Но, рассказывая и такое забавное или, наоборот, что-нибудь совсем грустное вроде истории самоубийства ее возлюбленного, поэта Джима Кэрролла, Смит не теряет своей главной интонации – интонации спокойной самостоятельности, и тогда, и теперь.
Лучшая иллюстрация такой авторской позиции – один из первых в книге пассажей об Уорхоле. Вернее, об отношении к нему – ее и Мэпплторпа. «В июне 1968-го Валери Соланас выстрелила в Энди Уорхола. Это очень расстроило Роберта, несмотря на то что вообще-то он не испытывал особых эмоций по поводу других художников. Но перед Уорхолом – документирующим картину бытия на своей недоступной „Фабрике“ – он почти преклонялся.
У меня не было таких чувств к Уорхолу, как у Роберта. Уорхол занимался культурой, которую я старалась избегать. Я ненавидела суп и не испытывала ровно ничего по поводу банки».

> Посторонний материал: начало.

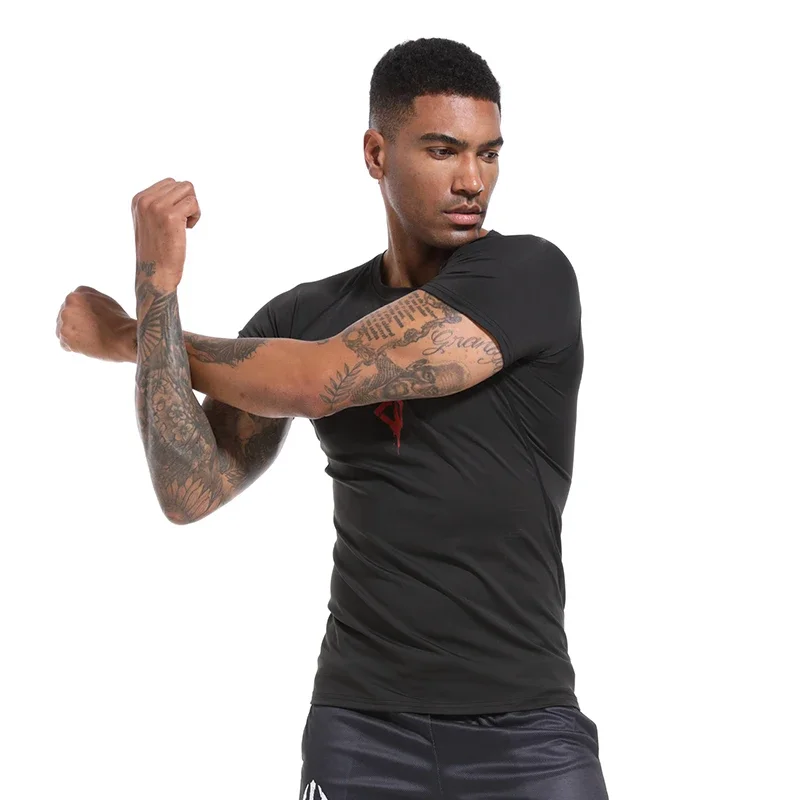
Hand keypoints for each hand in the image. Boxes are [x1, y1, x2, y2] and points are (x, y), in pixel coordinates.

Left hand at [56, 286, 137, 362]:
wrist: (123, 339)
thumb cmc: (119, 320)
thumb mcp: (104, 299)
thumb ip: (88, 297)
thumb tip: (79, 302)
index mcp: (76, 295)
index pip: (72, 303)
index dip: (82, 312)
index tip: (92, 319)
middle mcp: (66, 308)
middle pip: (66, 316)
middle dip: (75, 322)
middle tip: (92, 330)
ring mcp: (64, 324)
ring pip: (63, 329)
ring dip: (73, 334)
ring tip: (91, 337)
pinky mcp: (65, 340)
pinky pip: (64, 343)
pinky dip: (74, 346)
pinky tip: (88, 344)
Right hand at [131, 178, 200, 292]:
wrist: (154, 274)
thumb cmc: (156, 251)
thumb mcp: (149, 222)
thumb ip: (158, 204)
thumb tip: (179, 186)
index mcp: (138, 199)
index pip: (169, 183)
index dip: (179, 200)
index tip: (174, 219)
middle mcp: (145, 200)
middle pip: (181, 185)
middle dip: (187, 202)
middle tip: (183, 222)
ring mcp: (157, 207)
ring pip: (188, 190)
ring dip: (193, 207)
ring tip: (185, 225)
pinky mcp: (171, 216)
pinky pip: (194, 203)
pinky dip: (196, 216)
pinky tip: (187, 229)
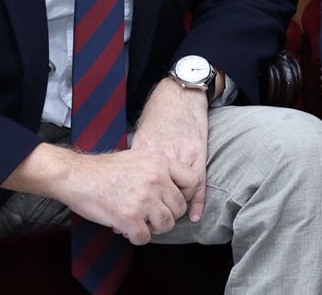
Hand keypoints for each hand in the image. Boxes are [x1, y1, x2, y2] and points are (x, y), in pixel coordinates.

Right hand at [5, 143, 193, 244]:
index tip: (174, 202)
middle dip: (166, 215)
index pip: (193, 181)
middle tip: (150, 215)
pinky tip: (127, 228)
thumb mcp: (138, 157)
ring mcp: (144, 199)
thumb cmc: (105, 169)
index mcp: (160, 162)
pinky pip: (145, 237)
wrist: (78, 176)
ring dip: (153, 228)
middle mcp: (156, 180)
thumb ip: (158, 170)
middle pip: (179, 208)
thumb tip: (175, 188)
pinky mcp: (130, 217)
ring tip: (140, 222)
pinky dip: (136, 237)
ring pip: (166, 225)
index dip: (186, 195)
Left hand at [129, 77, 210, 220]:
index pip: (138, 189)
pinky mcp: (197, 155)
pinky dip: (196, 203)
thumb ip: (135, 161)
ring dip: (174, 210)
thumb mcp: (139, 138)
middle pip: (158, 197)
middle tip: (149, 225)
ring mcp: (181, 157)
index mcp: (144, 153)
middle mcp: (162, 158)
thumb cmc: (158, 117)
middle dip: (154, 215)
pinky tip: (193, 216)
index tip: (130, 222)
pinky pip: (197, 185)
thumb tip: (124, 186)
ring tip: (168, 219)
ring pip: (178, 195)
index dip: (135, 209)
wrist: (178, 97)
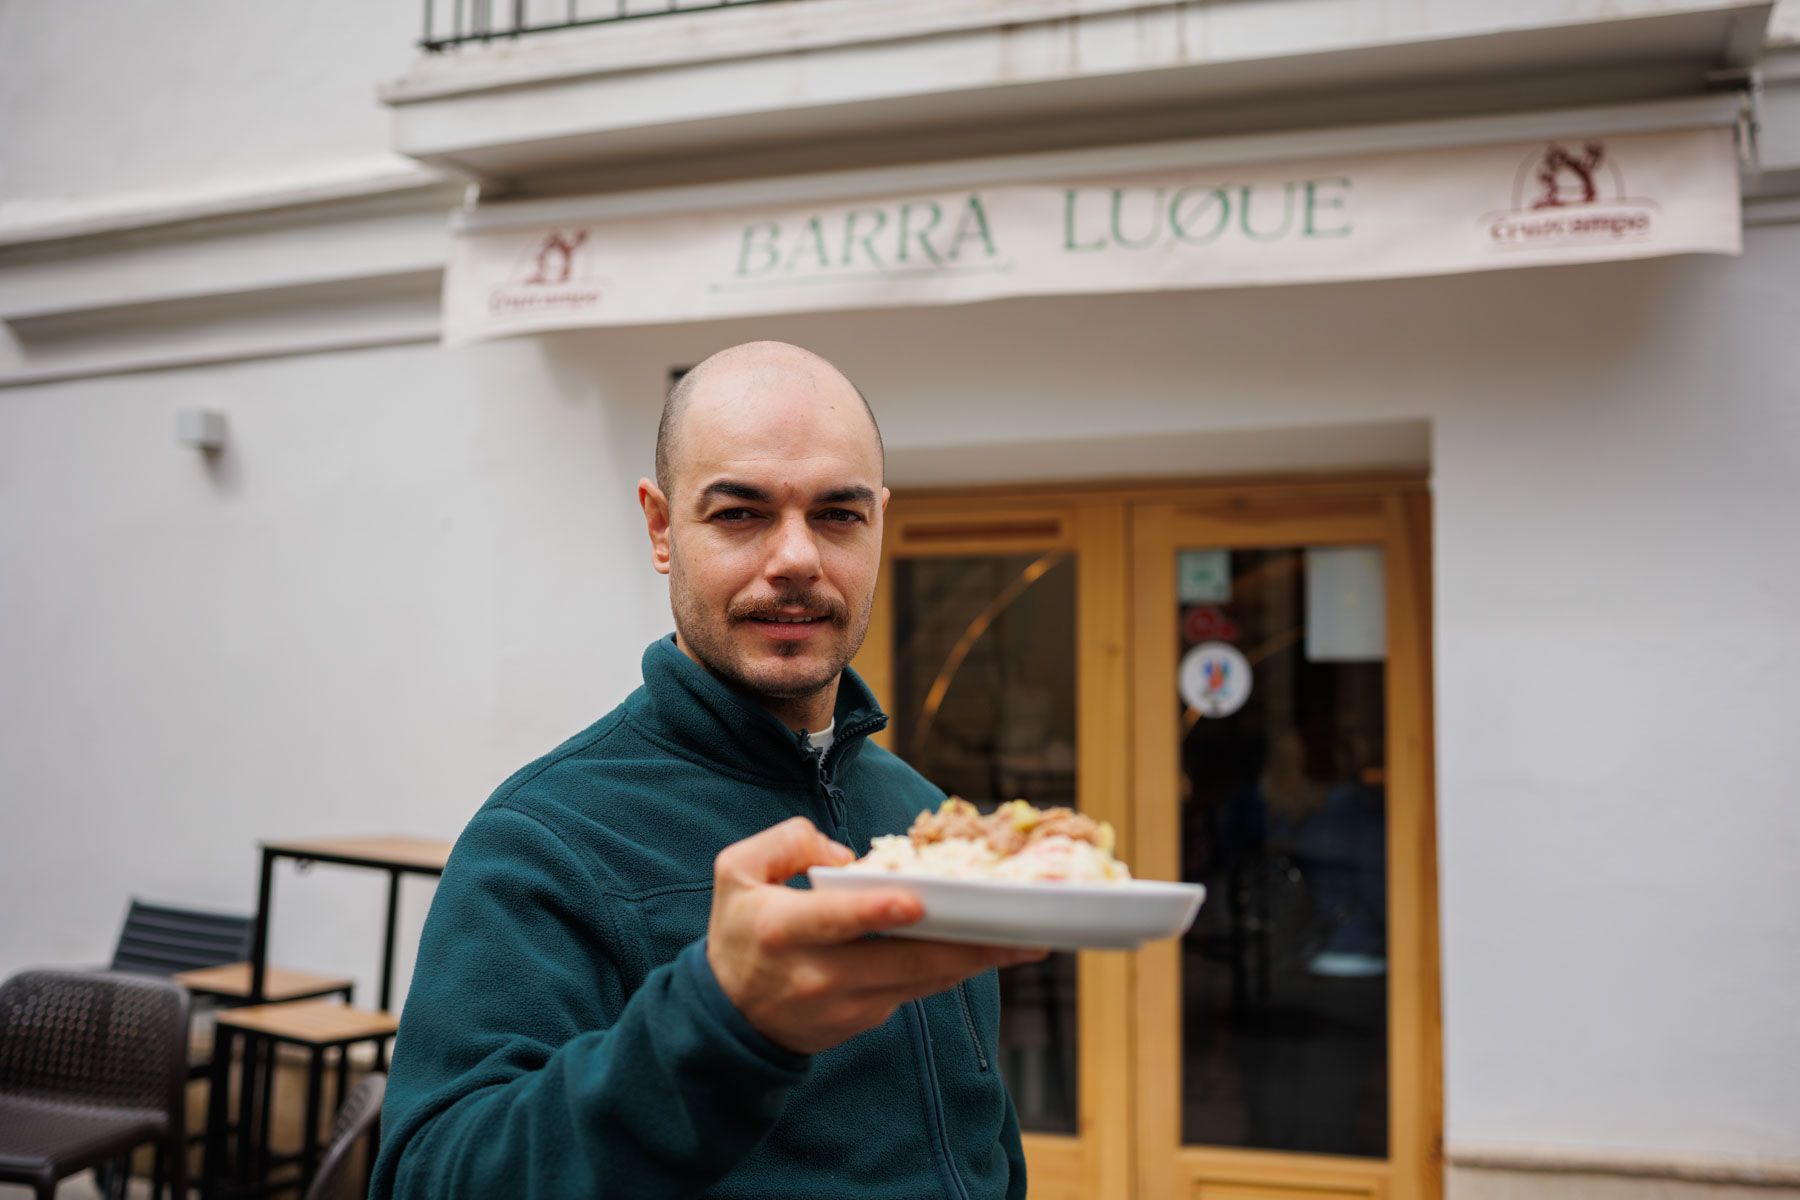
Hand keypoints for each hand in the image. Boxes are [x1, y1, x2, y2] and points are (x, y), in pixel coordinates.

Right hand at [706, 816, 1046, 1053]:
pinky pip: (915, 993)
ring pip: (919, 982)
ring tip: (1024, 943)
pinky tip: (986, 953)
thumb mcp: (737, 870)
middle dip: (964, 946)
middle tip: (1018, 931)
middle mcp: (816, 973)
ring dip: (973, 963)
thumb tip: (849, 859)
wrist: (726, 1017)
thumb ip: (787, 842)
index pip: (836, 920)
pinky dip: (949, 972)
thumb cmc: (739, 930)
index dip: (876, 911)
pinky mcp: (863, 1021)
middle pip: (901, 961)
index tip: (917, 903)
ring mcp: (843, 1005)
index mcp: (782, 928)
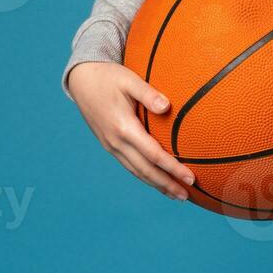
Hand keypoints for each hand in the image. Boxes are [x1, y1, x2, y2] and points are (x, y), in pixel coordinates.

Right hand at [67, 61, 196, 200]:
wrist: (81, 79)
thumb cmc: (108, 77)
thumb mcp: (129, 80)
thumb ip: (148, 94)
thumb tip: (167, 106)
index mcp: (123, 127)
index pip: (153, 154)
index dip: (173, 168)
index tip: (190, 177)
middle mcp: (116, 142)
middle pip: (145, 170)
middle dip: (167, 184)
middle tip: (186, 196)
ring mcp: (111, 145)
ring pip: (136, 171)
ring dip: (156, 185)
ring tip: (175, 194)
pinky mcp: (109, 145)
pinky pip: (129, 165)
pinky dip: (144, 176)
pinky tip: (156, 180)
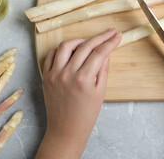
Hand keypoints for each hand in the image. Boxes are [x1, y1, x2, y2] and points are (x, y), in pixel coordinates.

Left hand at [36, 29, 121, 158]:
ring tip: (90, 42)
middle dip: (100, 37)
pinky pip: (51, 55)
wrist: (66, 129)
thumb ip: (103, 69)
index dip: (110, 42)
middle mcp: (67, 73)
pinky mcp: (46, 77)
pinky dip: (61, 49)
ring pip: (66, 46)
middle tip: (110, 33)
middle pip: (85, 46)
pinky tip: (71, 50)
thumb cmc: (86, 114)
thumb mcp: (100, 91)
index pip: (100, 52)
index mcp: (84, 79)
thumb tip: (107, 51)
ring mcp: (54, 74)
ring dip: (80, 40)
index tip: (118, 36)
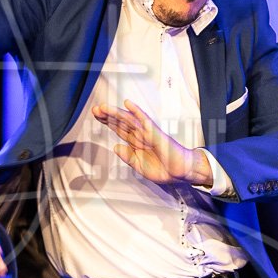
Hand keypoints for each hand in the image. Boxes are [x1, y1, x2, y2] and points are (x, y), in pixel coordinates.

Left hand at [93, 100, 212, 185]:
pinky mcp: (156, 133)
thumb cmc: (164, 169)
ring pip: (129, 120)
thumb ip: (128, 157)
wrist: (181, 173)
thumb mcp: (140, 166)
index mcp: (136, 143)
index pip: (119, 129)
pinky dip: (137, 112)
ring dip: (116, 113)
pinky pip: (145, 121)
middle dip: (108, 116)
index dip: (107, 122)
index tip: (96, 115)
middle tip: (95, 109)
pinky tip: (128, 104)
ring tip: (104, 108)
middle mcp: (140, 135)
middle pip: (121, 123)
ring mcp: (148, 133)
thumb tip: (115, 147)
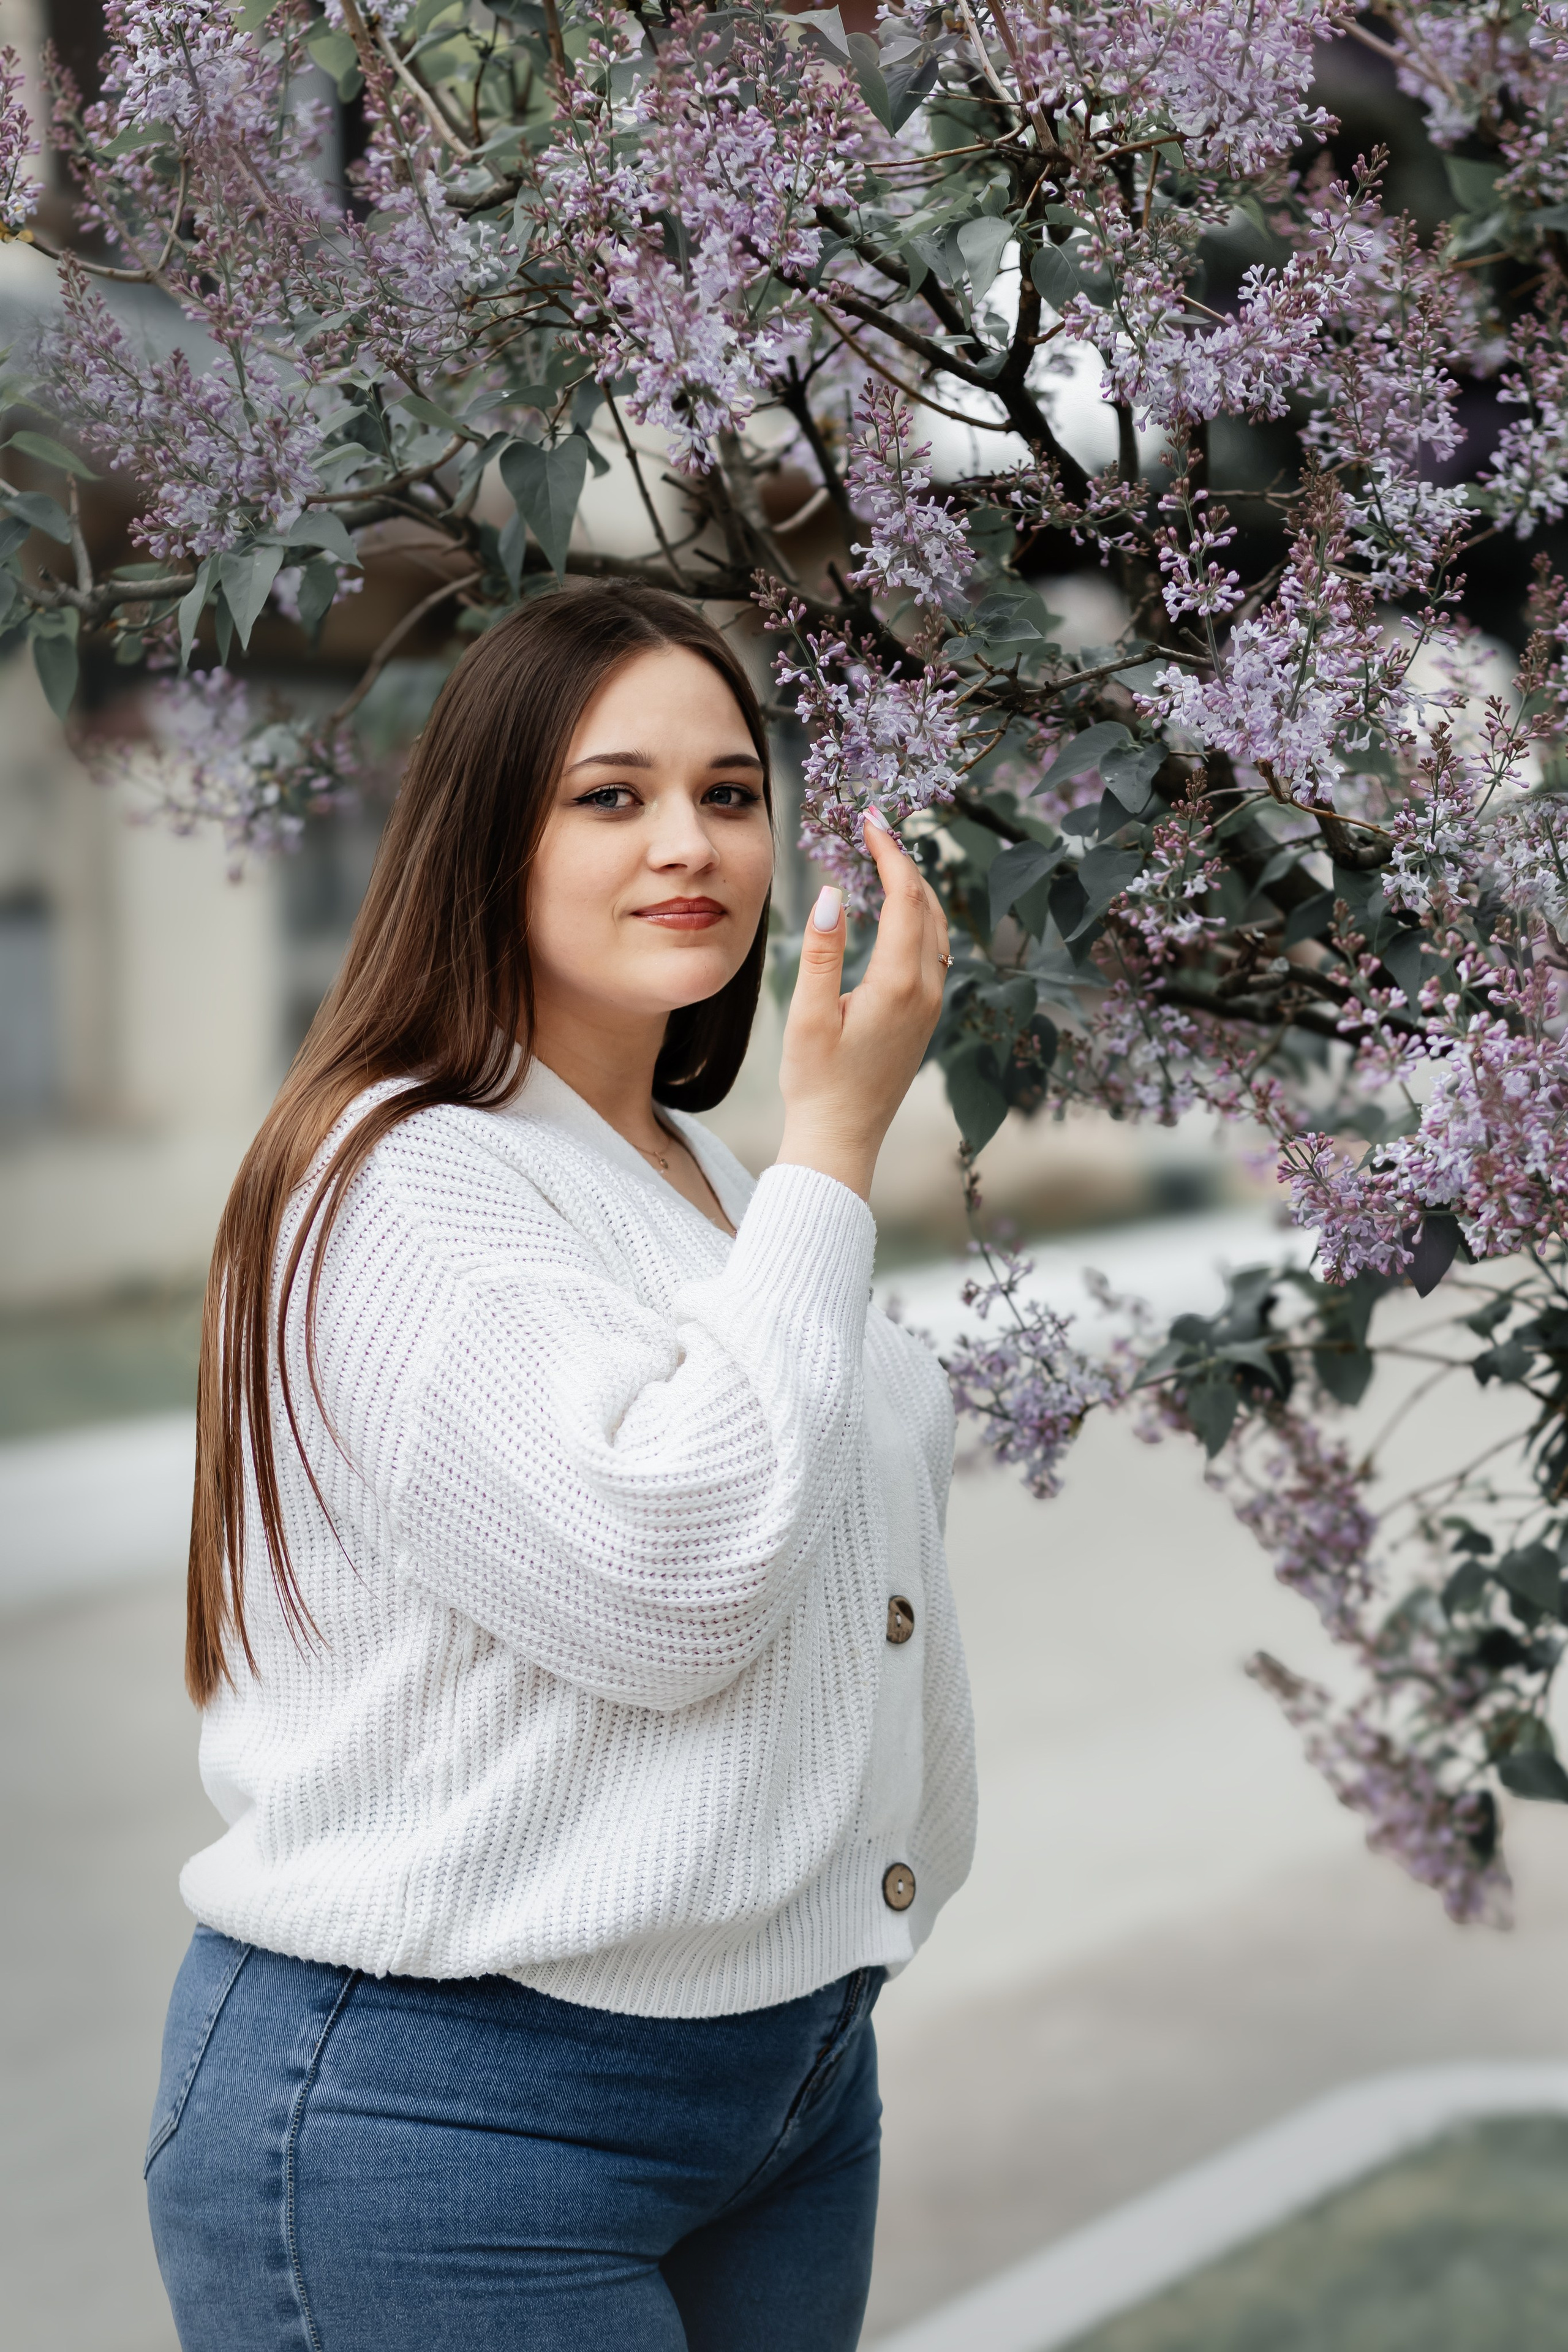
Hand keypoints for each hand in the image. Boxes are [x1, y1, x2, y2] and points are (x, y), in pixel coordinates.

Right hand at [776, 812, 950, 1200]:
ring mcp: (931, 1005)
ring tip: (887, 858)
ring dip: (916, 889)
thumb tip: (833, 891)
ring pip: (938, 929)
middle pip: (928, 906)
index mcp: (899, 984)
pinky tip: (897, 912)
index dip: (890, 852)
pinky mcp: (926, 1018)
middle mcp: (926, 990)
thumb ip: (821, 951)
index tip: (872, 819)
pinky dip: (919, 919)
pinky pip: (934, 953)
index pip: (904, 897)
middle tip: (876, 827)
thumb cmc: (817, 1082)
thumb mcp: (807, 1015)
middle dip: (905, 861)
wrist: (842, 1138)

Это пренебрежение и супом, и банкой особенно ценно еще и потому, что оно наказуемо – особенно в то время, когда жизнь правильной богемы была жизнью в вечном (и почти всегда незримом) присутствии Уорхола. В том же 1968-м стараниями Роберта они с Патти получили доступ в заднюю комнату знаменитого клуба Max's Kansas City. За самым привилегированным круглым столом там сиживали Раушенберг, Лихтенштайн, Джон Чемберлен, Боб Дилан, Нико, Дженис Джоплин и члены группы The Velvet Underground. Роберт настаивал, чтобы они ходили туда чуть ли не каждую ночь: «Это было как будто темное кабаре, проникнутое маниакальной энергией Берлина тридцатых годов. То тут, то там возникали кошачьи драки между старлетками и трансвеститами – и все это было напоказ, все они, казалось, проходили какое-то нескончаемое прослушивание у фантома. И этим фантомом был Энди Уорхол. Мне всегда казалось, что ему было на них просто наплевать».